Santiago de Cuba, à la fin du mois de mars. La Casa de la Trova, le
fief de la musique traditionnelle, est archicomble. Le public est moitié dans la salle, moitié dans la rue, à suivre de derrière les barreaux des fenêtres le spectacle de Floricelda Faez, 70 ans, et sa soeur Candida, 68 ans, chantant en duo Fleur de vengeance. Elles soulignent du geste et du regard le propos vindicatif: «Dans ton jardin j'ai semé la fleur d'amour et la fleur des douleurs dans ton jardin j'ai trouvé"» Le lieu est plus habitué aux cadences du «son», mais ce soir «la trova», genre né à Santiago il y a un siècle, fait son grand retour: Zaida Reyte, les soeurs Faez venues en train de Camagüey (une nuit de train pour parcourir 300 km) et le trio Miraflores de Sancti Spiritu, au centre de Cuba, présentent leur album: Casa de la Trova.

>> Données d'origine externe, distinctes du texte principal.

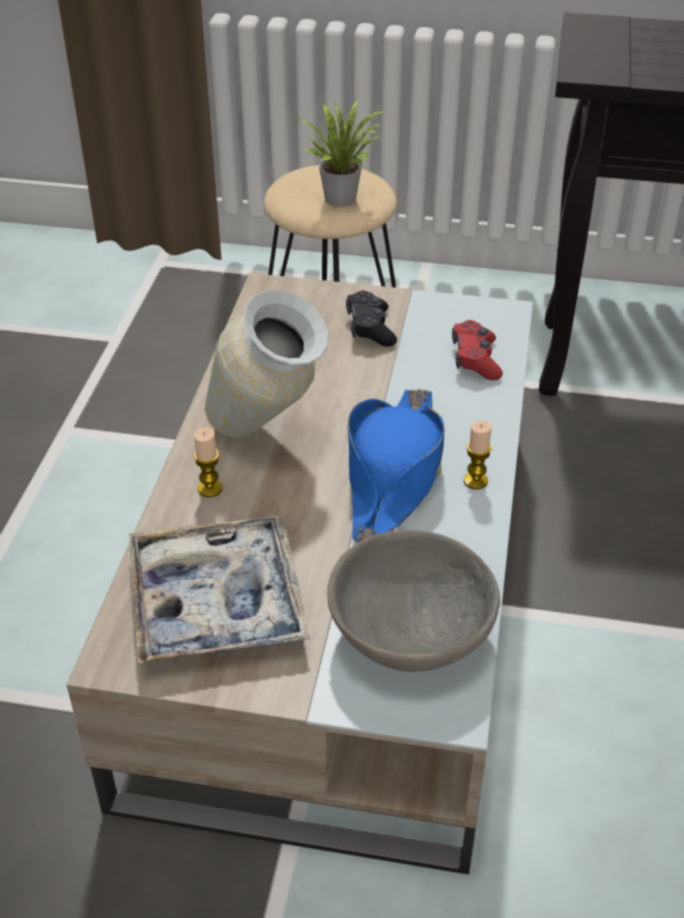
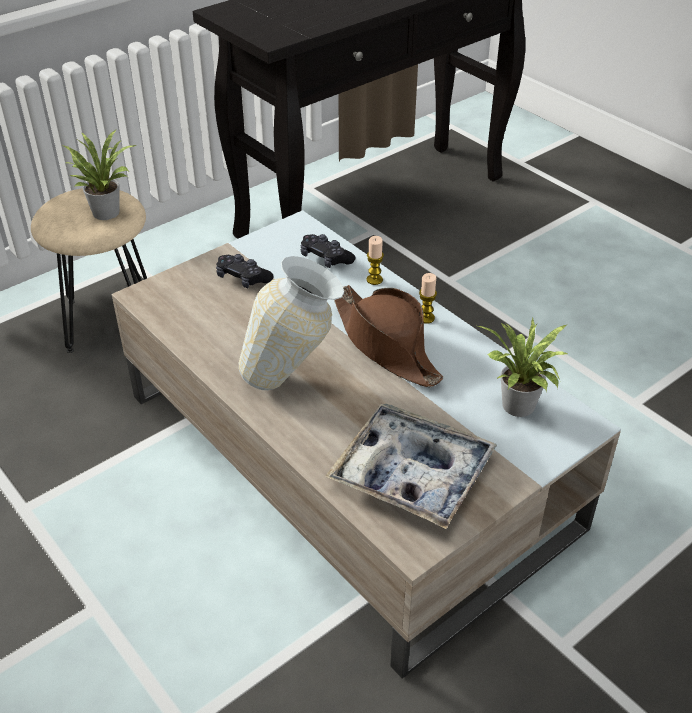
camera: 50 degrees left, 0 degrees up
candle [194,427,222,497] -> candle moved to [366,236,384,285]
grey bowl [327,530,500,672] -> potted plant [478,317,569,417]
blue hat [348,389,445,543] -> brown hat [334,285,443,388]
red game controller [452,320,503,380] -> black game controller [301,234,355,268]

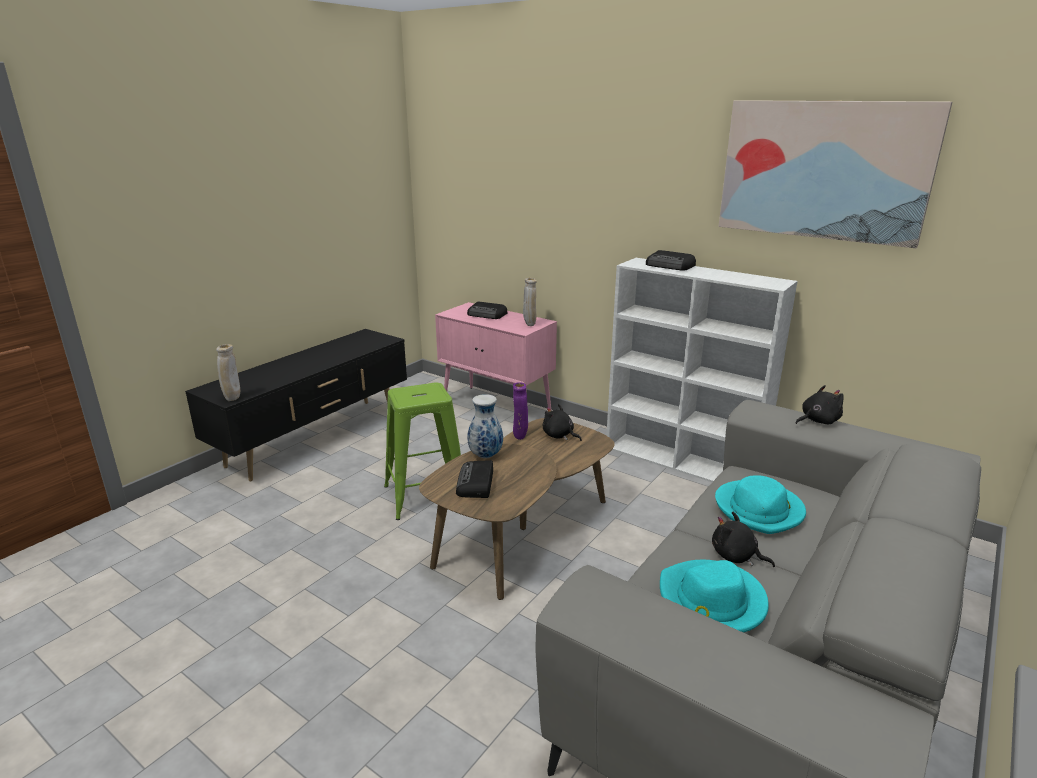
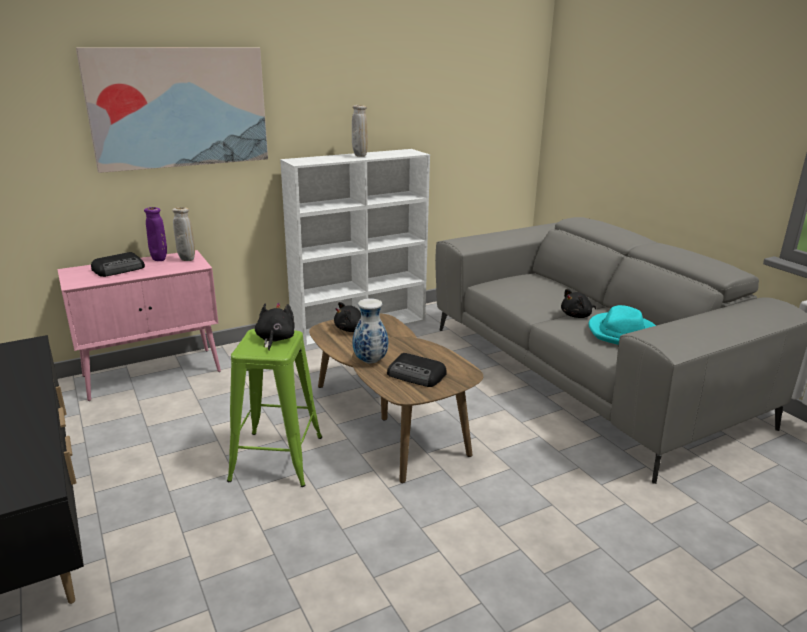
camera: 65 degrees left, 0 degrees up
beige vase [216,344,240,401] -> beige vase moved to [352,105,368,157]
purple vase [513,382,528,440] -> purple vase moved to [144,207,167,261]
radio [646,250,696,271] -> none
turquoise hat [715,475,806,534] -> none
picture [718,100,952,248] -> picture moved to [76,47,268,173]
black plush toy [796,385,844,424] -> black plush toy moved to [255,302,295,350]

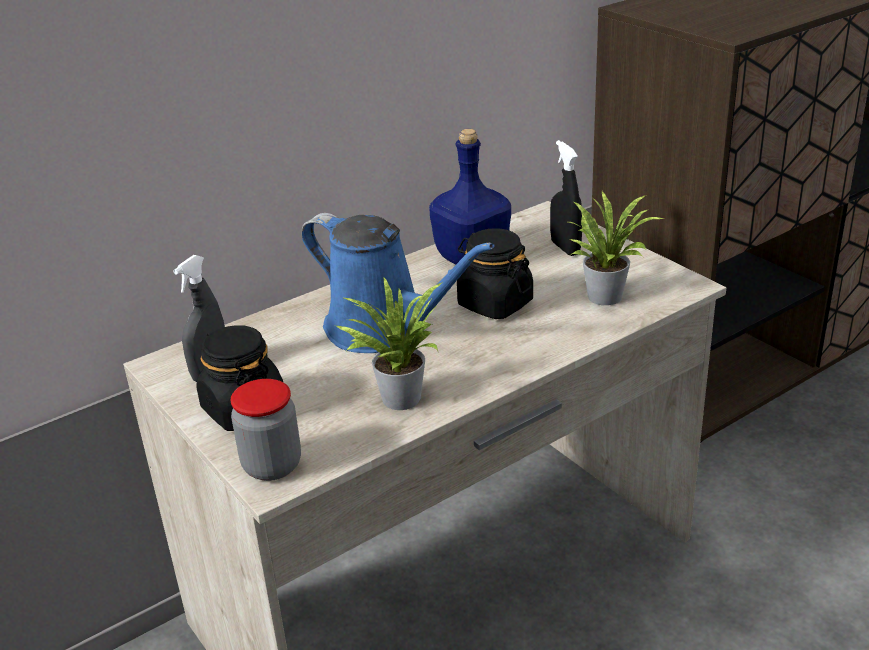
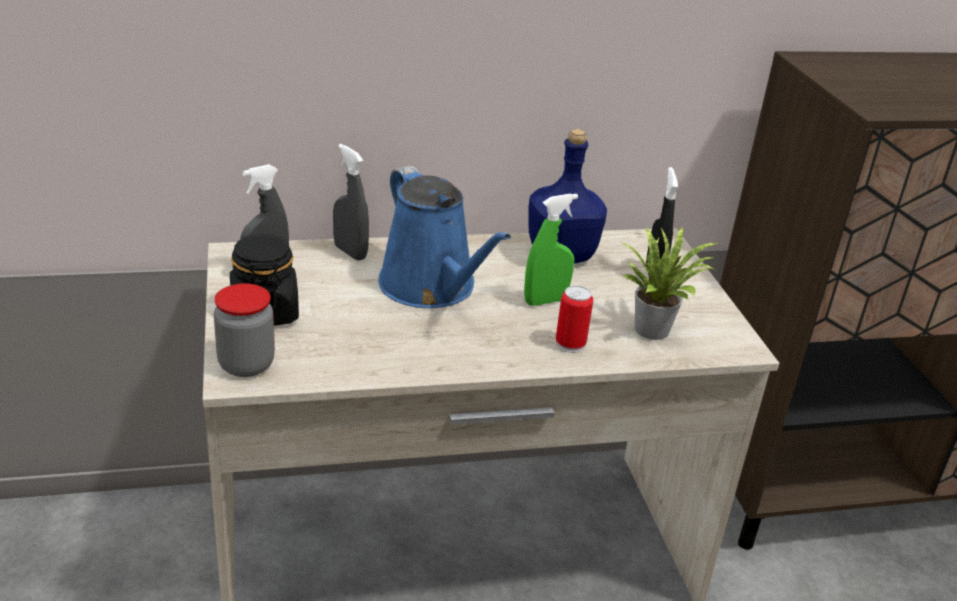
camera: 20 degrees right, 0 degrees up
potted plant [336,278,443,410] -> none
black jar [457,228,533,319] -> green spray bottle [524,193,578,306]
none -> grey spray bottle [333,144,369,261]
none -> can [556,286,593,353]

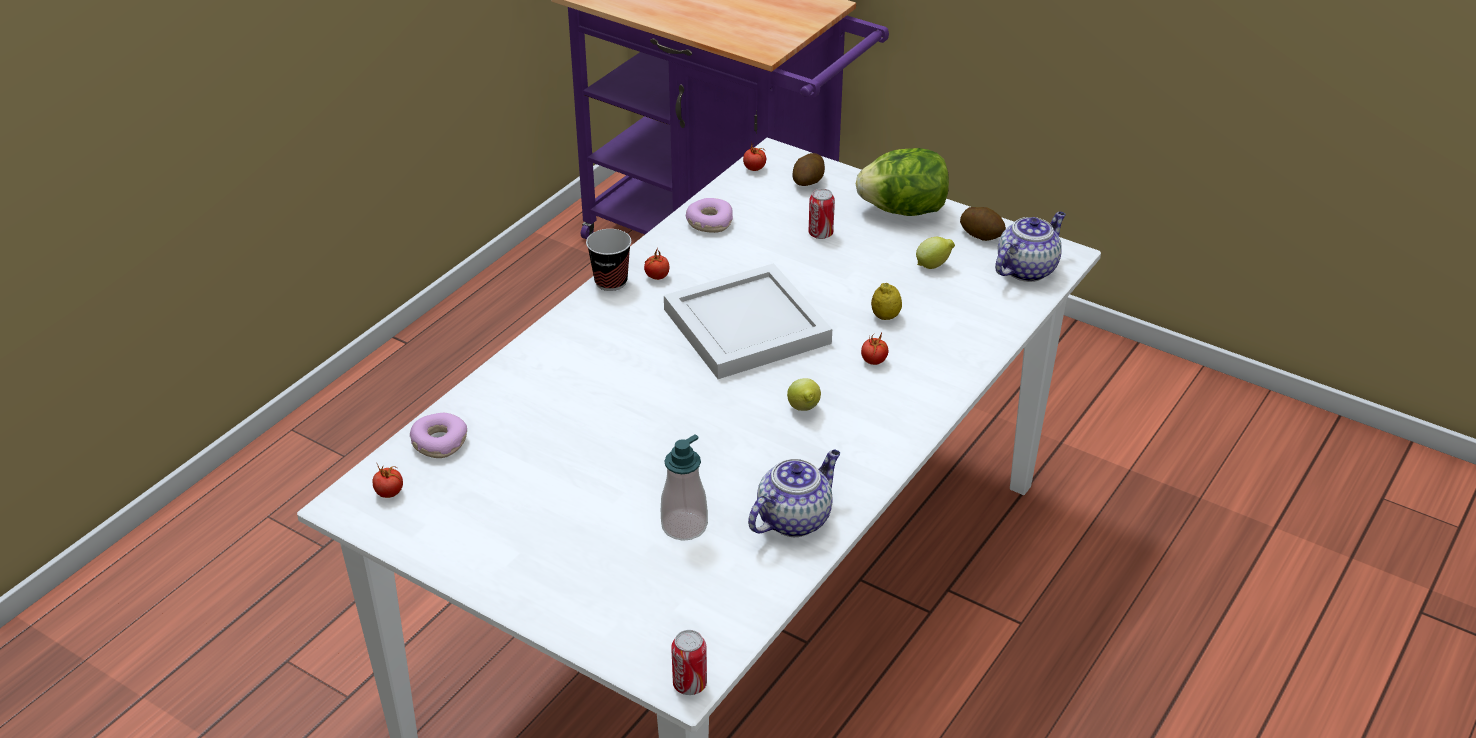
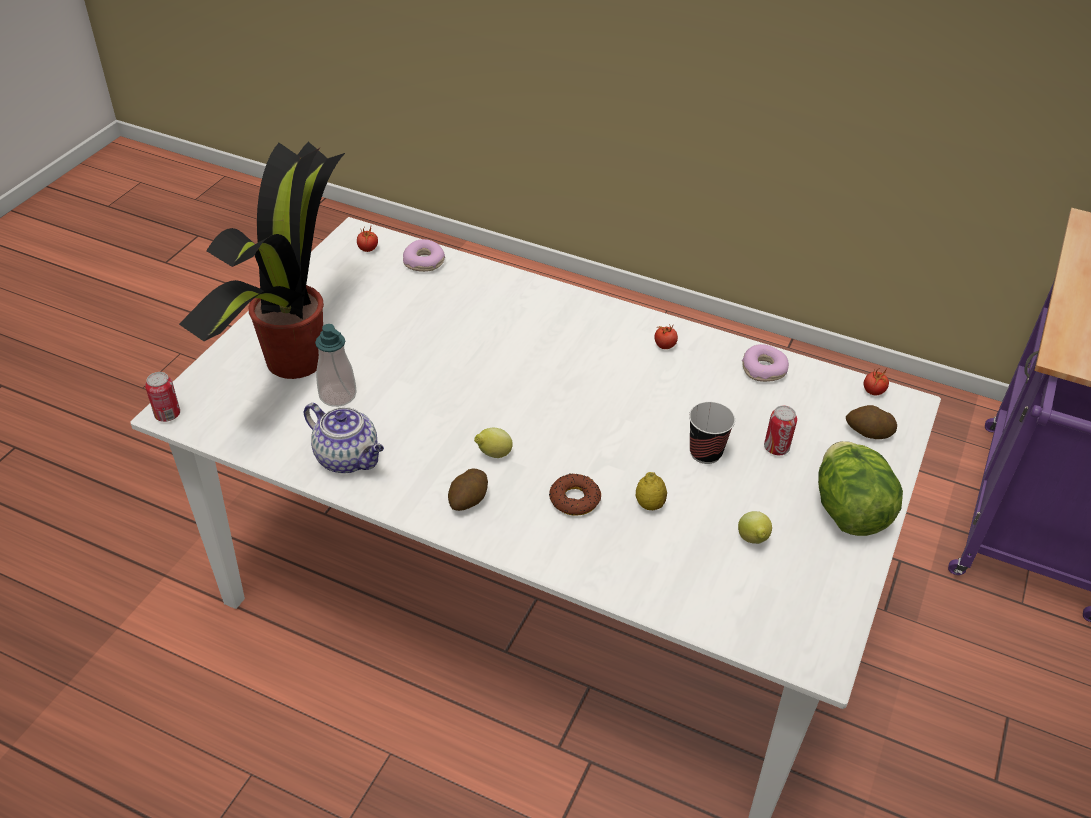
camera: 80 degrees right, 5 degrees up
cup [586,229,631,291] -> cup moved to [689,402,735,464]
white tray [664,263,832,379] -> none
tomato [861,333,888,365] -> donut [549,474,601,516]
potato [960,207,1006,241] -> potato moved to [448,469,488,511]
teapot [995,212,1066,282] -> none
none -> potted plant [179,142,345,379]

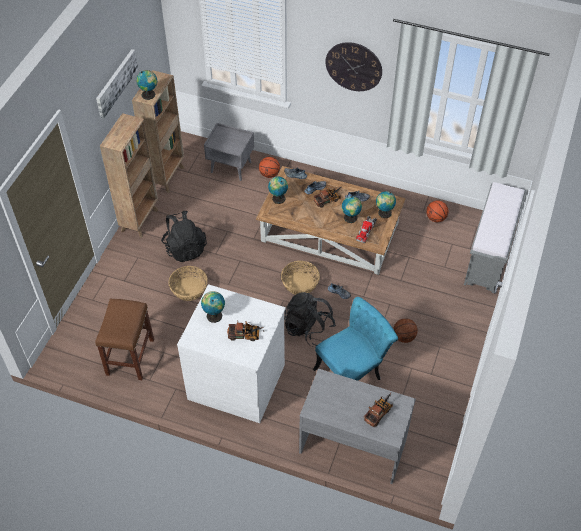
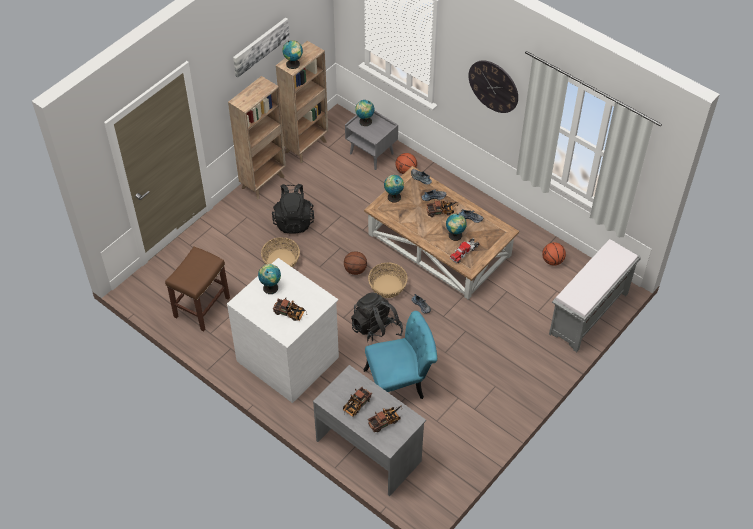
camera: 20 degrees right, 0 degrees up
globe [376,191,396,218] -> globe moved to [355,100,374,126]
basketball [393,318,418,343] -> basketball moved to [344,251,367,275]
none -> toy truck [343,386,372,417]

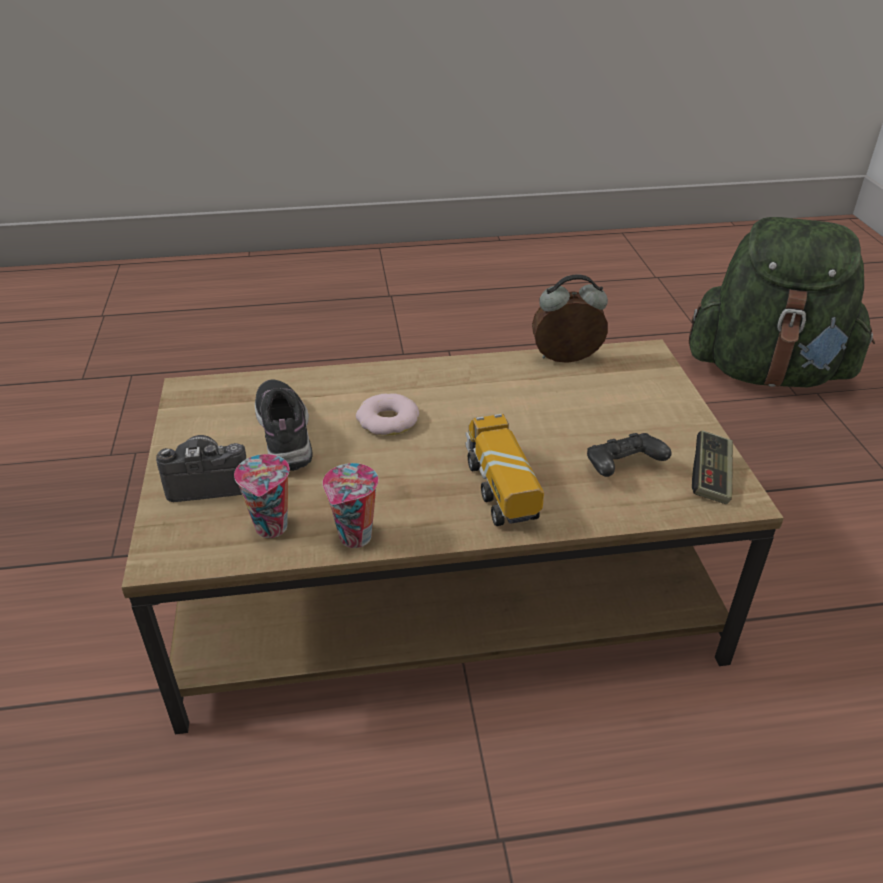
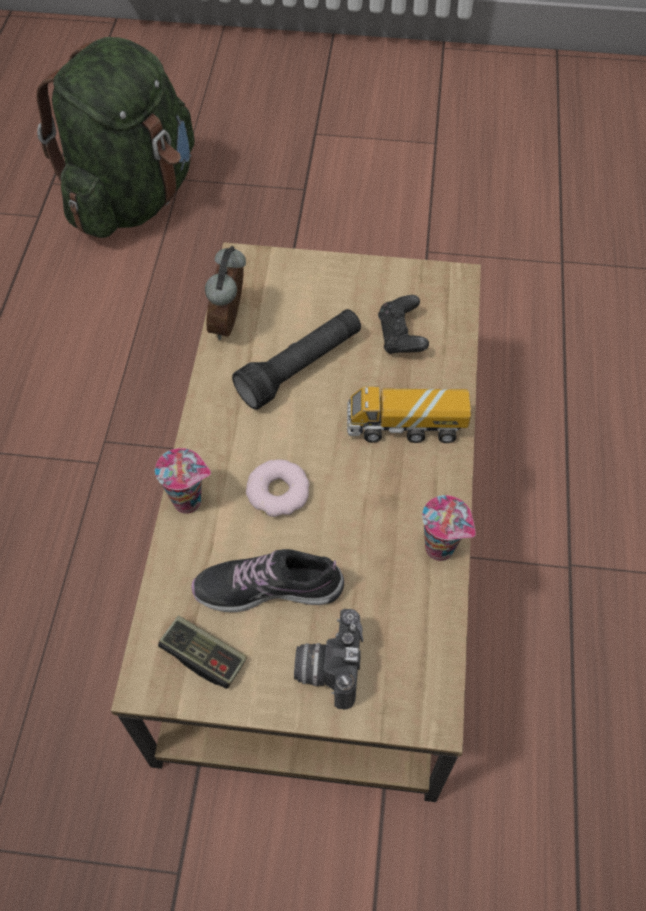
camera: 75 degrees left, 20 degrees up
cup [234,454,290,538] -> cup moved to [155,448,211,514]
game controller [692,430,733,504] -> game controller moved to [158,616,247,689]
none -> black flashlight [232,309,361,410]

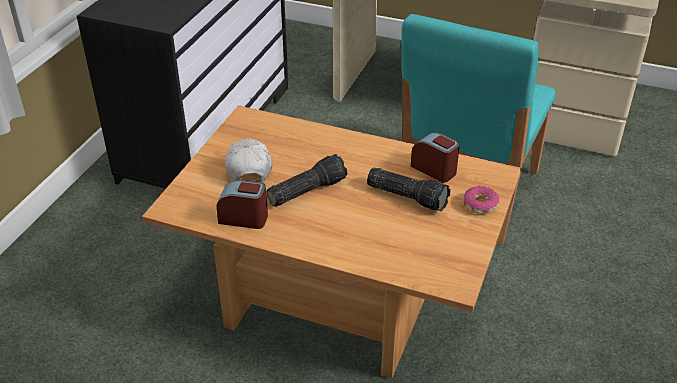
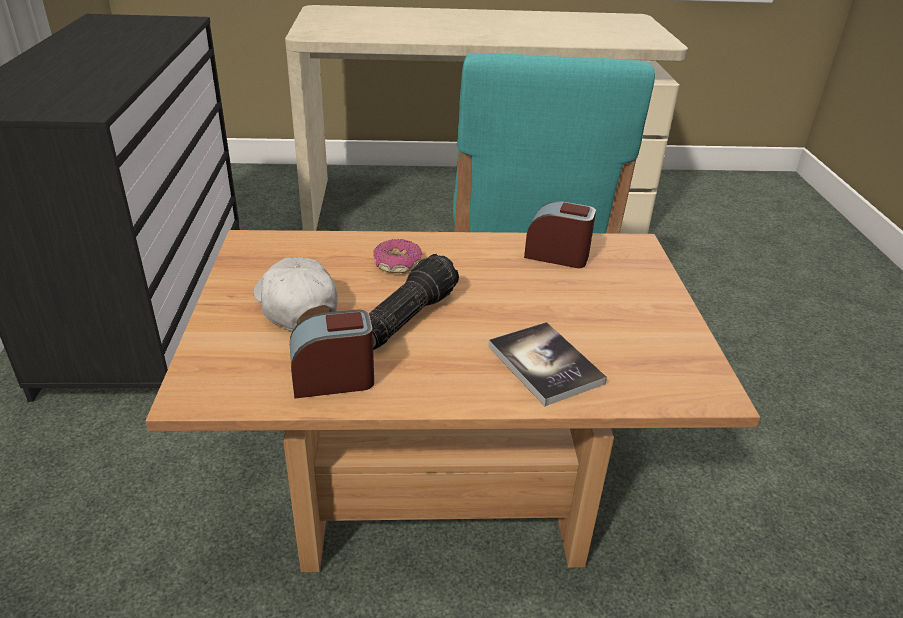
camera: 25 degrees left, 5 degrees down
flashlight [367,168,451,211] -> none
donut [464,186,499,214] -> donut moved to [373,239,422,273]
none -> book [488,322,607,406]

Les poètes des rues. Avant d'être un disque, Casa de la Trova a été le rêve de Cyrius, un chanteur français qui visite Santiago depuis des années. De ses rencontres avec les musiciens de tous horizons est né son premier album, la Banda, en 1998. Et, parmi tous les styles qu'il a côtoyés, il s'est pris de passion pour cette trova qu'on dit éteinte.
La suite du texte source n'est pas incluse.